Advanced glycation end products (AGEs) are formed via non-enzymatic reactions between amino groups of proteins and the carbonyl groups of reducing sugars. Previous studies have shown that highly glycated albumin prepared using a glucose-bovine serum albumin (Glu-BSA) model system incubated at 60°C for 6 weeks induces genotoxicity in WIL2-NS cells at 9 days of exposure measured by the cytokinesis-block micronucleus cytome (CBMNcyt) assay. However, this AGE model system is not physiologically relevant as normal body temperature is 37°C and the degree of glycation may exceed the extent of albumin modification in vivo. We hypothesised that the incubation temperature and purification method used in these studies may cause changes to the chemical profile of the glycated albumin and may influence the extent of genotoxicity observed at 3, 6 and 9 days of exposure. We prepared AGEs generated using Glu-BSA model systems incubated at 60°C or 37°C purified using trichloroacetic acid (TCA) precipitation or ultrafiltration (UF) and compared their chemical profile (glycation, oxidation, and aggregation) and genotoxicity in WIL2-NS cells using the CBMNcyt assay after 3, 6 and 9 days of exposure. The number of micronuclei (MNi) was significantly higher for cells treated with Glu-BSA incubated at 60°C and purified via TCA (12 ± 1 MNi/1000 binucleated cells) compared to Glu-BSA incubated at 37°C and purified using UF (6 ± 1 MNi/1000 binucleated cells) after 9 days (P < 0.0001). The increase in genotoxicity observed could be explained by a higher level of protein glycation, oxidation, and aggregation of the Glu-BSA model system incubated at 60°C relative to 37°C. This study highlighted that the incubation temperature, purification method and cell exposure time are important variables to consider when generating AGEs in vitro and will enable future studies to better reflect in vivo situations of albumin glycation.

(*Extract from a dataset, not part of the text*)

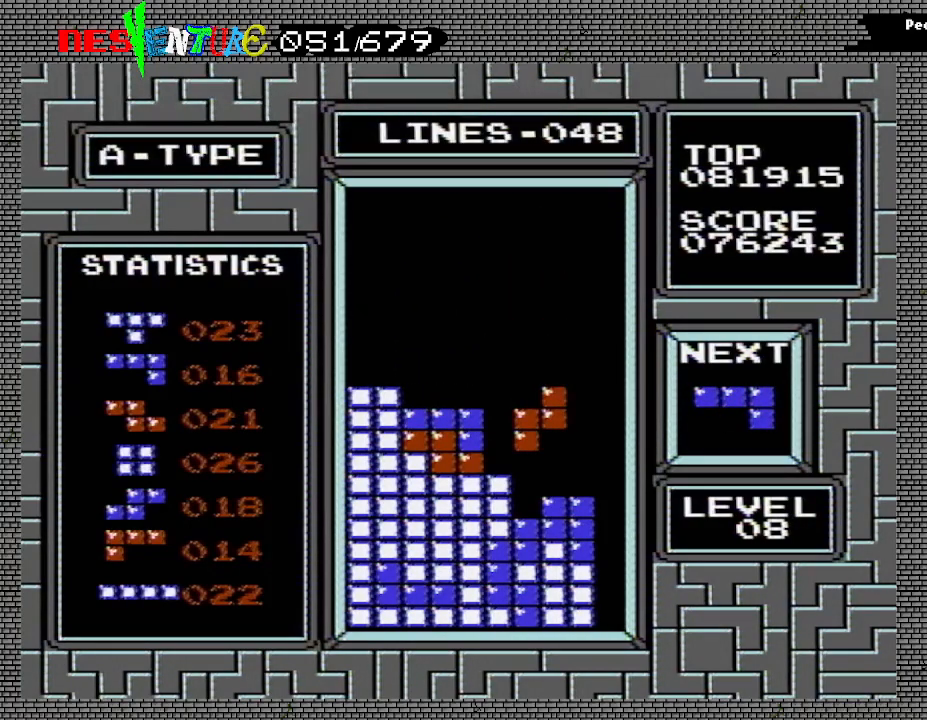
{"buttons": [], "events": []}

晚期糖基化终产物的体外遗传毒性受其制备温度、纯化和细胞暴露时间的影响。
晚期糖基化终产物(AGEs)是通过蛋白质氨基和还原糖羰基之间的非酶反应形成的。先前的研究表明,使用葡萄糖-牛血清白蛋白(Glu-BSA)模型系统在60°C下孵育6周制备的高度糖化白蛋白在暴露第9天通过细胞动力学阻断微核细胞组(CBMNcyt)测定可诱导WIL2-NS细胞的遗传毒性。然而,由于正常体温为37℃,体内糖基化程度可能超过白蛋白修饰程度,因此该AGE模型系统不具有生理学相关性。我们假设,这些研究中使用的孵育温度和纯化方法可能会导致糖基化白蛋白的化学特征发生变化,并可能影响暴露后3,6和9天观察到的遗传毒性程度。我们使用Glu-BSA模型系统在60°C或37°C孵育,使用三氯乙酸(TCA)沉淀或超滤(UF)纯化,制备了AGEs,并在暴露于WIL2-NS细胞3、6和9天后使用CBMNcyt试验比较了它们的化学特征(糖基化、氧化和聚集)和遗传毒性。与37℃培养、UF纯化的Glu-BSA(6±1 MNi/1000双核细胞)相比,60℃培养、TCA纯化的Glu-BSA(12±1 MNi/1000双核细胞)处理9天后的细胞微核(MNi)数量显著增加(P < 0.0001)。所观察到的遗传毒性增加可以解释为在60°C孵育的Glu-BSA模型系统的蛋白质糖化,氧化和聚集水平高于37°C。本研究强调,培养温度、纯化方法和细胞暴露时间是体外生成AGEs时需要考虑的重要变量,这将使未来的研究能够更好地反映体内白蛋白糖基化的情况。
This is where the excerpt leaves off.